In a nutshell: RepSelect isolates forget-set-specific representations through selective gradient component collapsing and achieves 4-50x greater robustness against relearning attacks than existing methods.

Researchers present RepSelect, a method that enables Large Language Models to permanently forget specific content without compromising their general capabilities. The approach demonstrates robustness against attempts to reverse the unlearning through fine-tuning.

The problem with prior unlearning methods lies in the fact that they modify representations that exist in both the retain set and the subspace that an attacker can recover through fine-tuning. This has two consequences: unlearning damages the model’s general capabilities, and the forgetting can be reversed through a few examples (few-shot prompting) or targeted retraining.

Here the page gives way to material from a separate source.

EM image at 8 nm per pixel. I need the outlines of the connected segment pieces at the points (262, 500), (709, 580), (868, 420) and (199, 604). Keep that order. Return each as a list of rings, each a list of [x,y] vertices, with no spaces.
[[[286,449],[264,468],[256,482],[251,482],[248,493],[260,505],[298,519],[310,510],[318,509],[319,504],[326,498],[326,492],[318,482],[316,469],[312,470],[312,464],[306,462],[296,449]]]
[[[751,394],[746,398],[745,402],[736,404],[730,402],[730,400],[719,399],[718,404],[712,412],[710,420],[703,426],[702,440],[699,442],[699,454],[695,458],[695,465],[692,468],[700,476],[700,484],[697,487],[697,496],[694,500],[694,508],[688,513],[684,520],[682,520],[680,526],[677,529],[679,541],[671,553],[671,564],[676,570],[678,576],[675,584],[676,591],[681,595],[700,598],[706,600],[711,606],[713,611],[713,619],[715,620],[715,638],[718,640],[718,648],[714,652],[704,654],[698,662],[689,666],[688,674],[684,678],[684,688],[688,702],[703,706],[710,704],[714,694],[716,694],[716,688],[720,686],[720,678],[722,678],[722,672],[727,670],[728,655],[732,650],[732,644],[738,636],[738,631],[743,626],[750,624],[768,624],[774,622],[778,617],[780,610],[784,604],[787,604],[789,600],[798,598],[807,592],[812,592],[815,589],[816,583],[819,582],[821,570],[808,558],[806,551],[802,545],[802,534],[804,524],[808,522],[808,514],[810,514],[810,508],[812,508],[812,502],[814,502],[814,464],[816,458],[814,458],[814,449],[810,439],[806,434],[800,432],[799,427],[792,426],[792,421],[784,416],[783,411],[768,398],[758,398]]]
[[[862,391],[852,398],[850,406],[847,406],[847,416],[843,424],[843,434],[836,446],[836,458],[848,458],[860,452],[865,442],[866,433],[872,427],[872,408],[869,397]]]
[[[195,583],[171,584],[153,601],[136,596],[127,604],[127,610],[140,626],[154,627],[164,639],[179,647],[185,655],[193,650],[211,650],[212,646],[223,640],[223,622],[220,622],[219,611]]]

RepSelect addresses this through representation selectivity: the method isolates representations that are exclusively linked to the forget set by collapsing the top principal components of weight gradients before each update. This preserves the model’s general capabilities while leaving significantly less material available to a fine-tuning attacker.

The evaluation covers two forget categories (biohazardous knowledge and abusive tendencies) and four model families: Llama 3, Qwen 3.5, Gemma 4 E4B, and DeepSeek V2 Lite—including dense architectures and mixture-of-experts models. RepSelect is compared against five established baselines (GradDiff, NPO, SimNPO, RMU, UNDIAL).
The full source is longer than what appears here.